US - An accurate estimation of nitrous oxide and methane emissions from beef cattle feedlots is an increasing concern given the current and potential future reporting requirements for greenhouse gas emissions

Dr Ken Casey, Texas A&M AgriLife Research air quality engineer in Amarillo, is working on an ongoing study to quantify the nitrous oxide and methane emission rates from pen surfaces at two commercial beef cattle feedlots in Texas.
This research was supported in part by Agriculture and Food Research Initiative Competitive Grant from the US Department of Agriculture National Institute of Food and Agriculture, AgriLife Research and Texas Cattle Feeders Association.
To put these in perspective, nitrous oxide and methane have global warming potentials of 310 times and 21 times that of carbon dioxide, respectively, Dr Casey said. This means these gases trap more heat within the atmosphere than carbon dioxide per unit weight.

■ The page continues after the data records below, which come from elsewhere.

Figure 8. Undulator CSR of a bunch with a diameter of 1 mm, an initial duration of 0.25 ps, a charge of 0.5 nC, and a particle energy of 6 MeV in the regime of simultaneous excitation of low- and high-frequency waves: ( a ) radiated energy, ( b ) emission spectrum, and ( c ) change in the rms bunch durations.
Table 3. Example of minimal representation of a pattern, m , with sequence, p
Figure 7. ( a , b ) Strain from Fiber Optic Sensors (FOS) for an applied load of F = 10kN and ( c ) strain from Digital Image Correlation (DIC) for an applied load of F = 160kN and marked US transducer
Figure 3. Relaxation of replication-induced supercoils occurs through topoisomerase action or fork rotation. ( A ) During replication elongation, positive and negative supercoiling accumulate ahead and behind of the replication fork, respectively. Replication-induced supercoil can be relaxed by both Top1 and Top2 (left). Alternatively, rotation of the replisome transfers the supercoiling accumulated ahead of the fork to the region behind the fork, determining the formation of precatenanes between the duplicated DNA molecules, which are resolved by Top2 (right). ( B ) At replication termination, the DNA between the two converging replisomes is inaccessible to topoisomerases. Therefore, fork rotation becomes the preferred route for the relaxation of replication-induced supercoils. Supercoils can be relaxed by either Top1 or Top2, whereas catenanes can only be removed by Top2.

His AgriLife Research study was set up to determine the range of nitrous oxide and methane emission rates from feedlot pen surfaces; to obtain an understanding of seasonal, temporal and spatial variability of emission rates within pens; and to gain insight into the factors that influence and control emission rates, such as moisture content, days since rainfall and nitrogen content. In his study, the emissions from the pen surfaces were measured on 20 sampling days from June to October 2011, Casey said. The air samples were collected from the chambers’ headspace at 0, 10, 20 and 30 minutes using syringes, transferred to evacuated vials and analyzed with a gas chromatograph.